Excerpted text:

These, it is stated, are "not vanity".

Isn't it fair to say that the implied addressee somehow considers
himself/themselves to be an artist, an actor in the sphere of aesthetic
invention?  The poet reminds whoever it is he is addressing (himself, I
think):

        Learn of the green world what can be thy place
        In scaled invention or true artistry...

When has the army ever been interested in _true artistry_?  And how does one
fit "Paquin" (the Parisian dress designer) into the ant-as-myrmidon reading?

        Pull down thy vanity,
                                         Paquin pull down!
        The green casque has outdone your elegance.

When has the army ever been interested in the concept of _elegance_ except
perhaps with regard to the efficient lethalness of a new weapon?

[Data records]
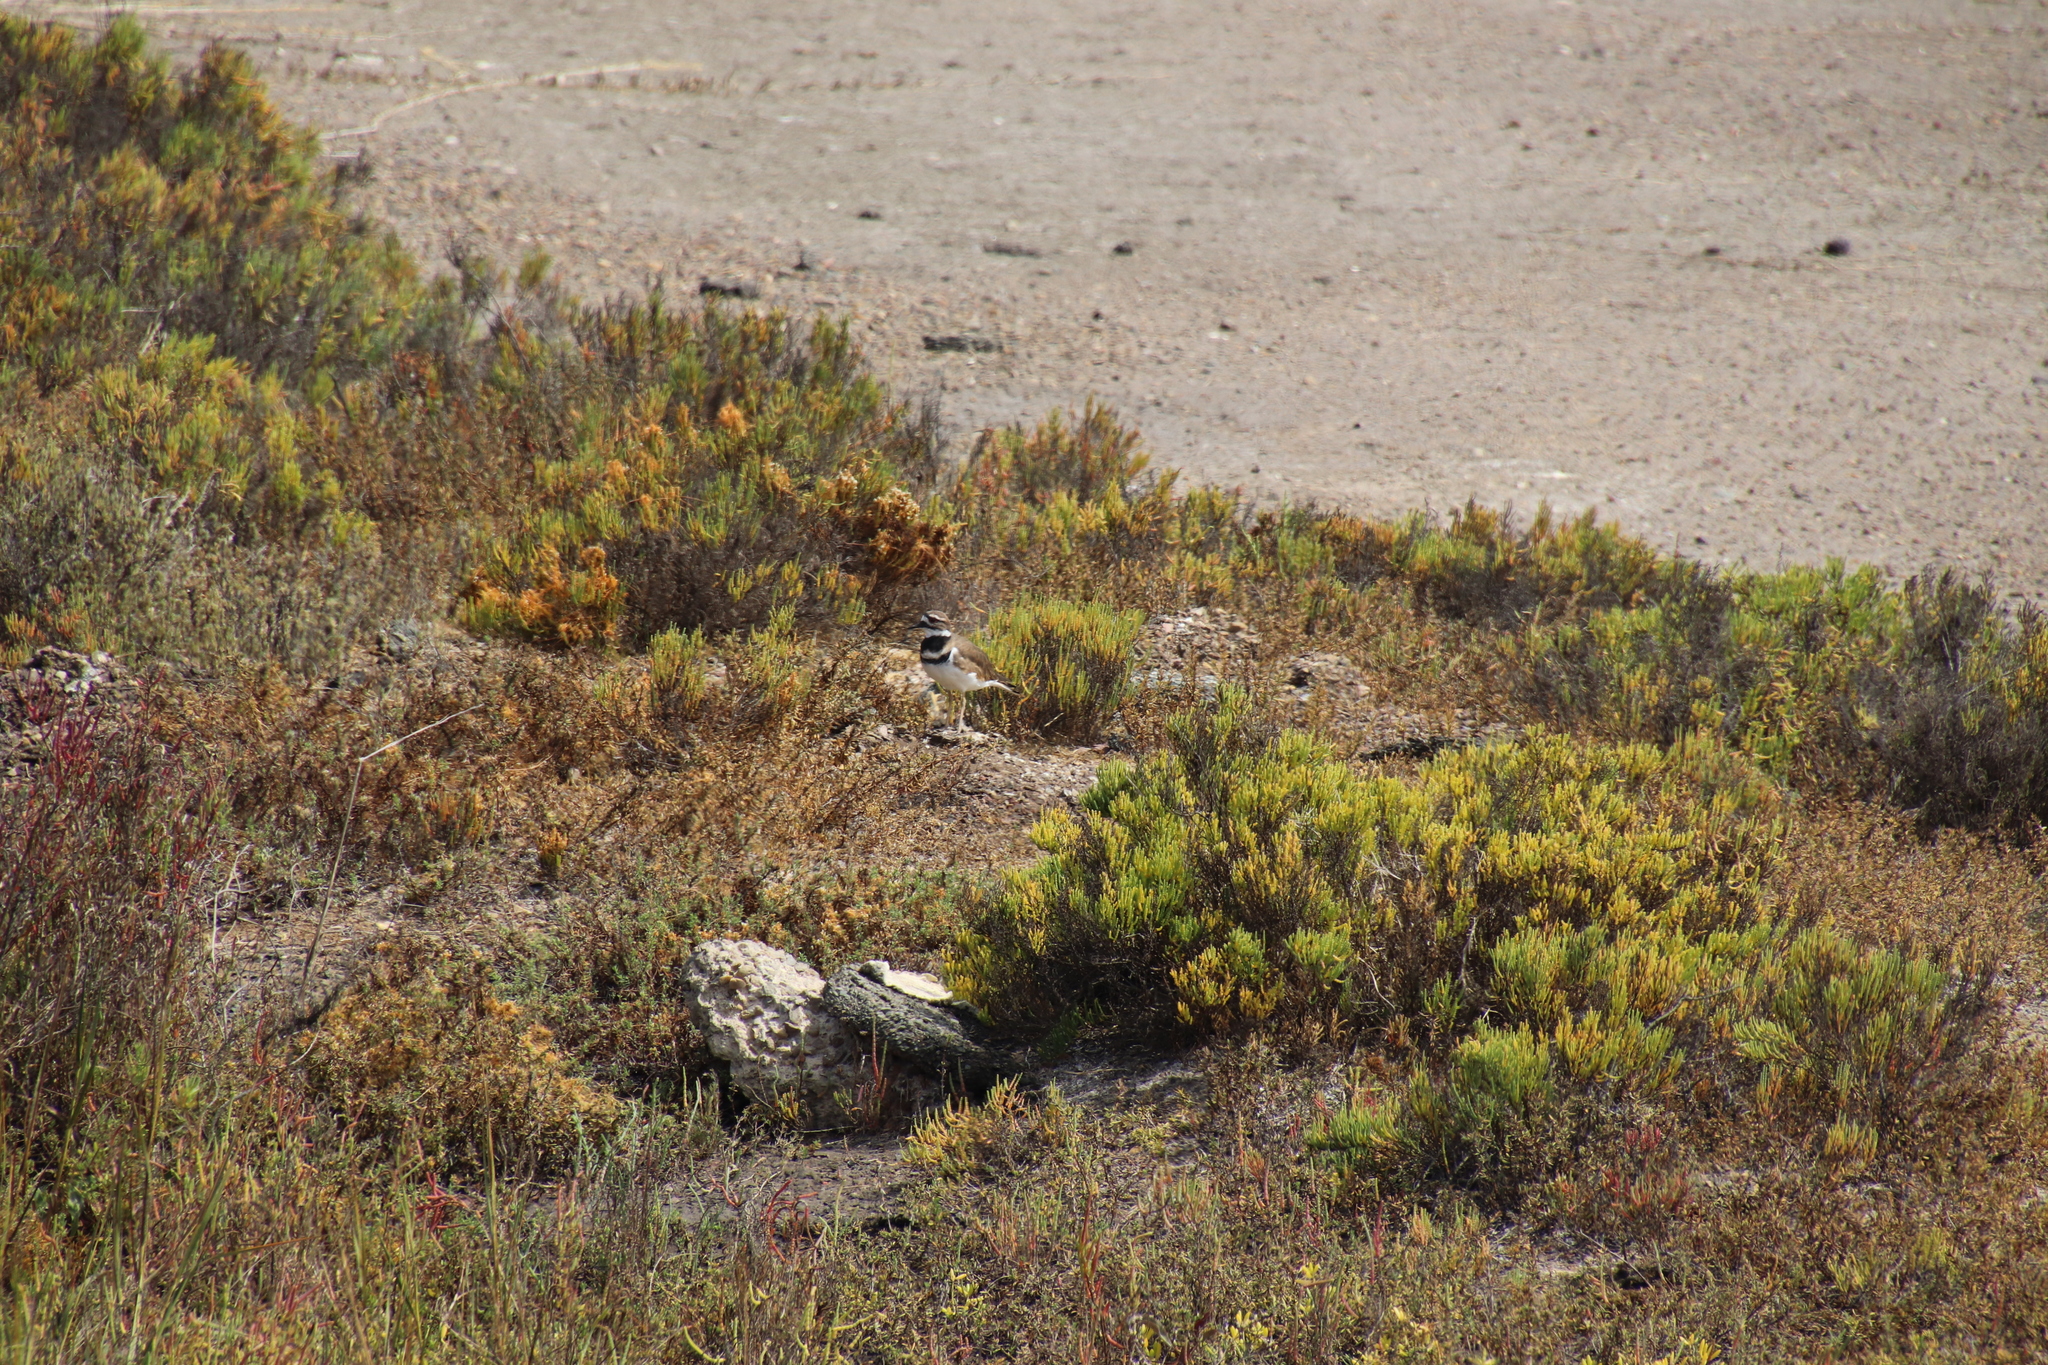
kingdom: Animalia
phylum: Chordata
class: Aves
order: Charadriiformes
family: Charadriidae
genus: Charadrius
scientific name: Charadrius vociferus
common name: Killdeer
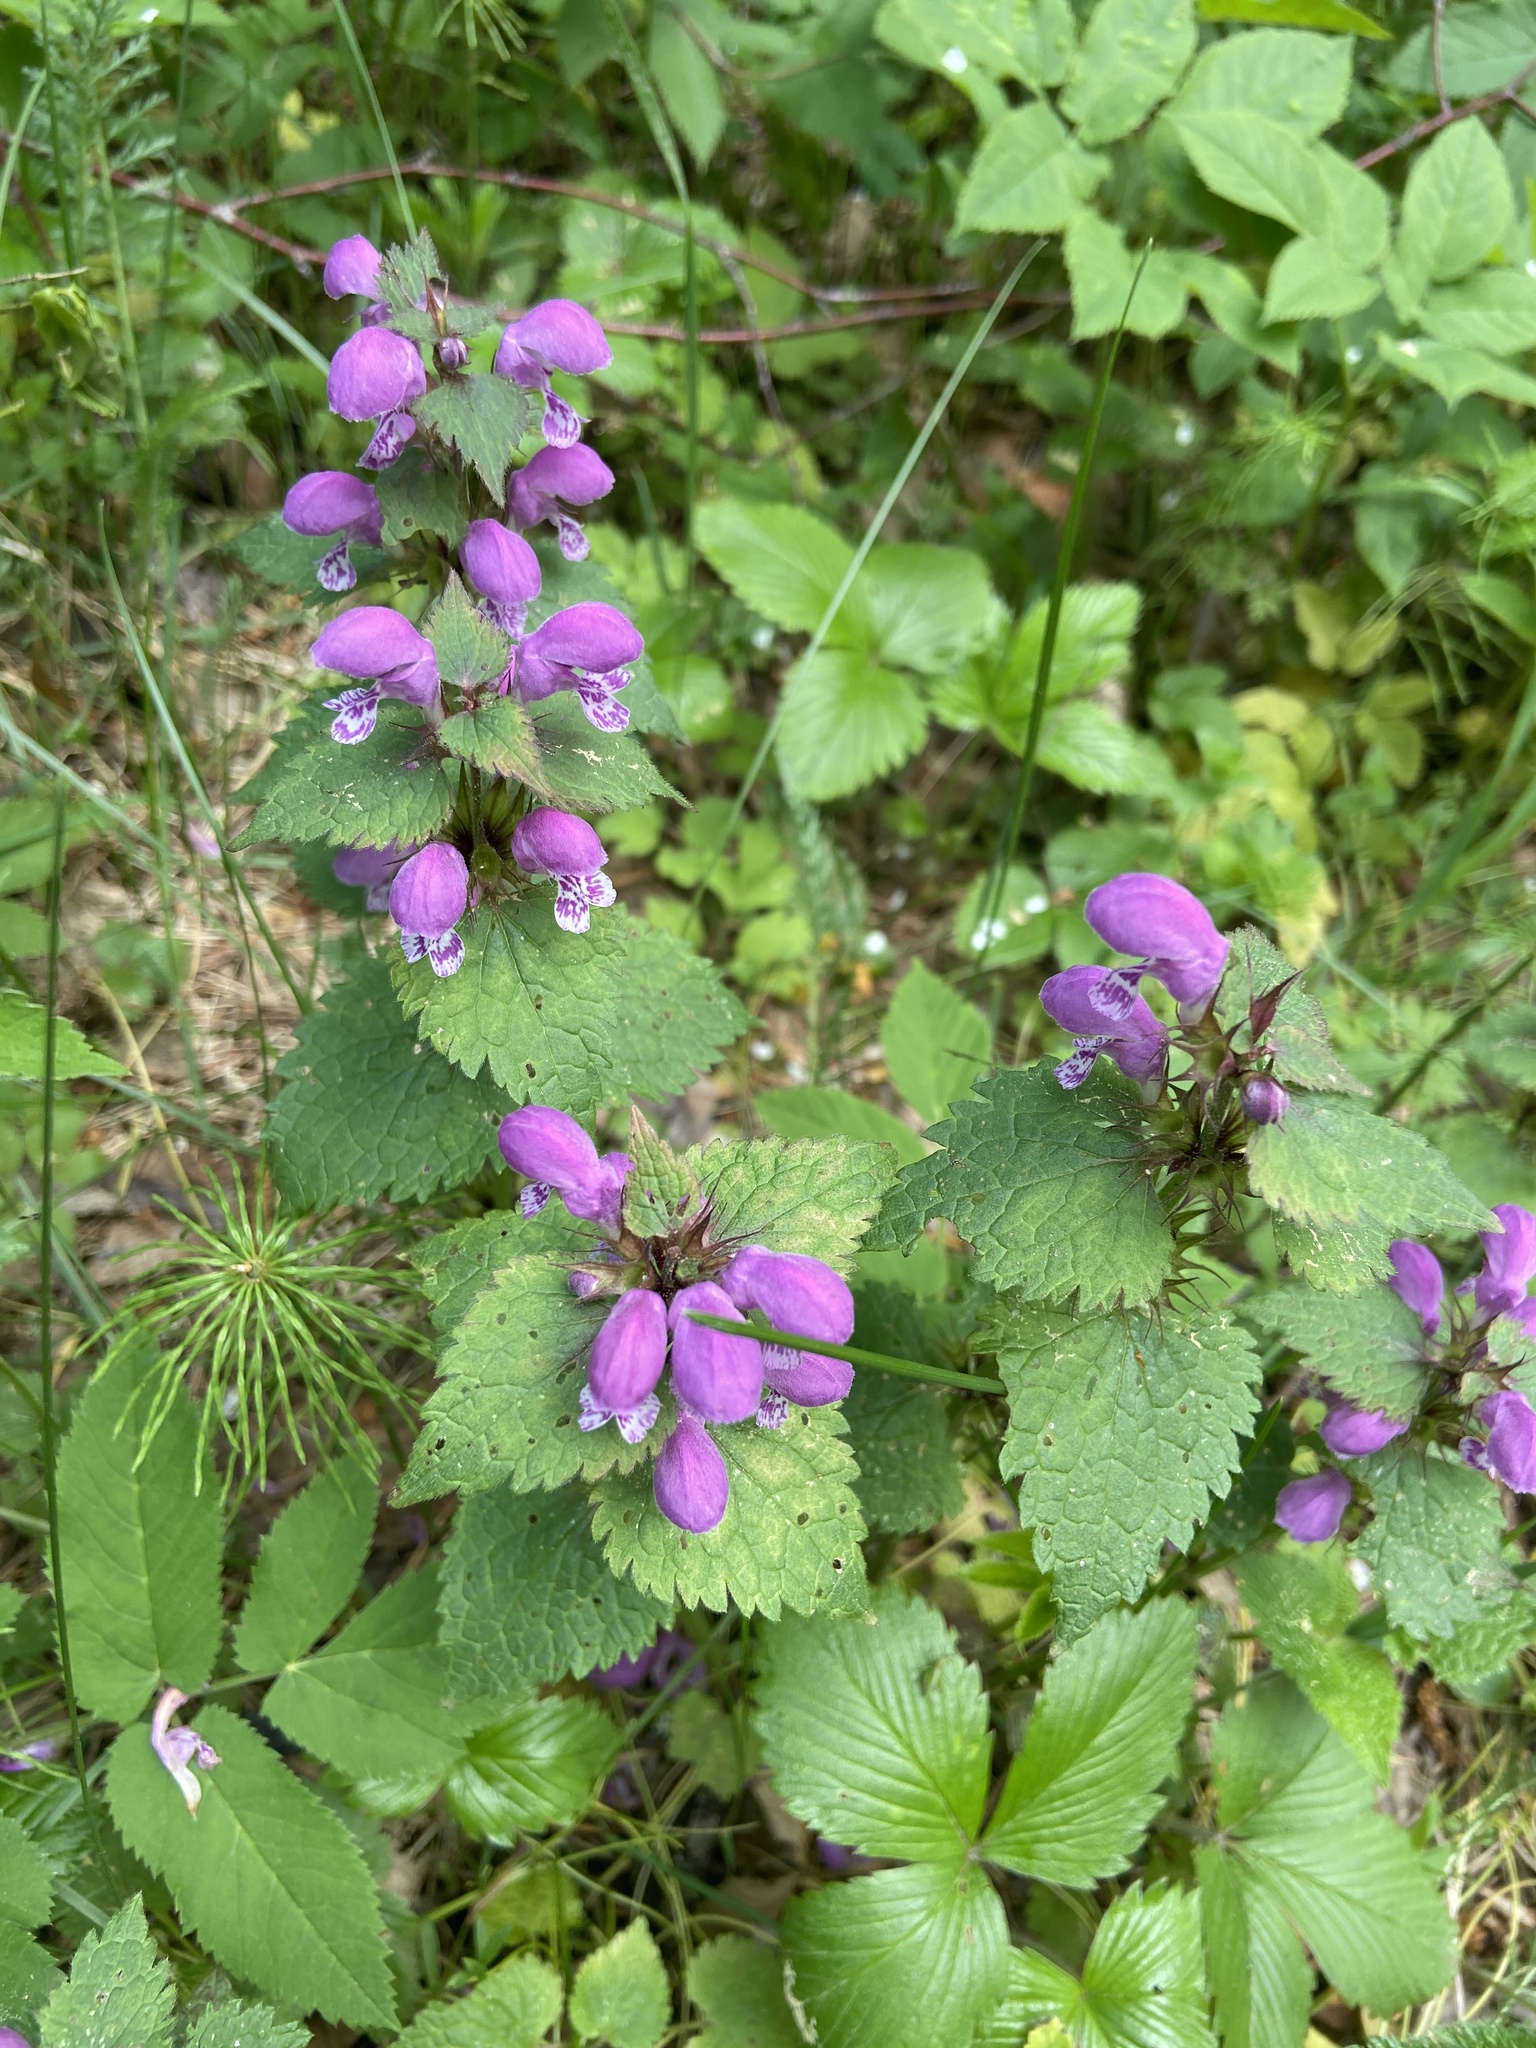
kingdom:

Work to do:
[a] Duplicate the part of the poetry commentary that opens with the words containing "Learn of the" and closes with "outdone your elegance.".
[b] According to the poetry commentary, who is Paquin?
[c] Continue the poetry commentary past its final sentence.
The listing has no connection to the poetry commentary.

Expected results:
[a]
Learn of the green world what can be thy place
        In scaled invention or true artistry...

When has the army ever been interested in _true artistry_?  And how does one
fit "Paquin" (the Parisian dress designer) into the ant-as-myrmidon reading?

        Pull down thy vanity,
                                         Paquin pull down!
        The green casque has outdone your elegance.

[b] Paquin is the Parisian dress designer.

[c]
I would draw attention again to the notion of _scale_ that informs this
passage, which is echoed in the phrase "_scaled_ invention".
Ant...centaur...dragon.  This is all consonant with the theme of personal
Vanity and perspective--Gulliver among the Lilliputians finding out that he
is not at all as big as he thinks himself to be.

Tim Romano


----- Original Message -----
From: "Daniel Pearlman" <[log in to unmask]>
To: <[log in to unmask]>
Sent: Tuesday, August 22, 2000 2:08 PM
Subject: Re: The ant's a centaur in his dragon world


> Those Trachis lines would seem to support my suggestion that
> the ant/centaur of 81 is more likely to refer to the US army
> than to Pound himself.
>
> ==Dan
>
> At 08:33 AM 8/22/00 -0400, you wrote:
> >Dan Pearlman recently pulled up from his files an exchange we had here
last
> >year, regarding this line from Canto 81:
> >
> >    The ant's a centaur in his dragon world...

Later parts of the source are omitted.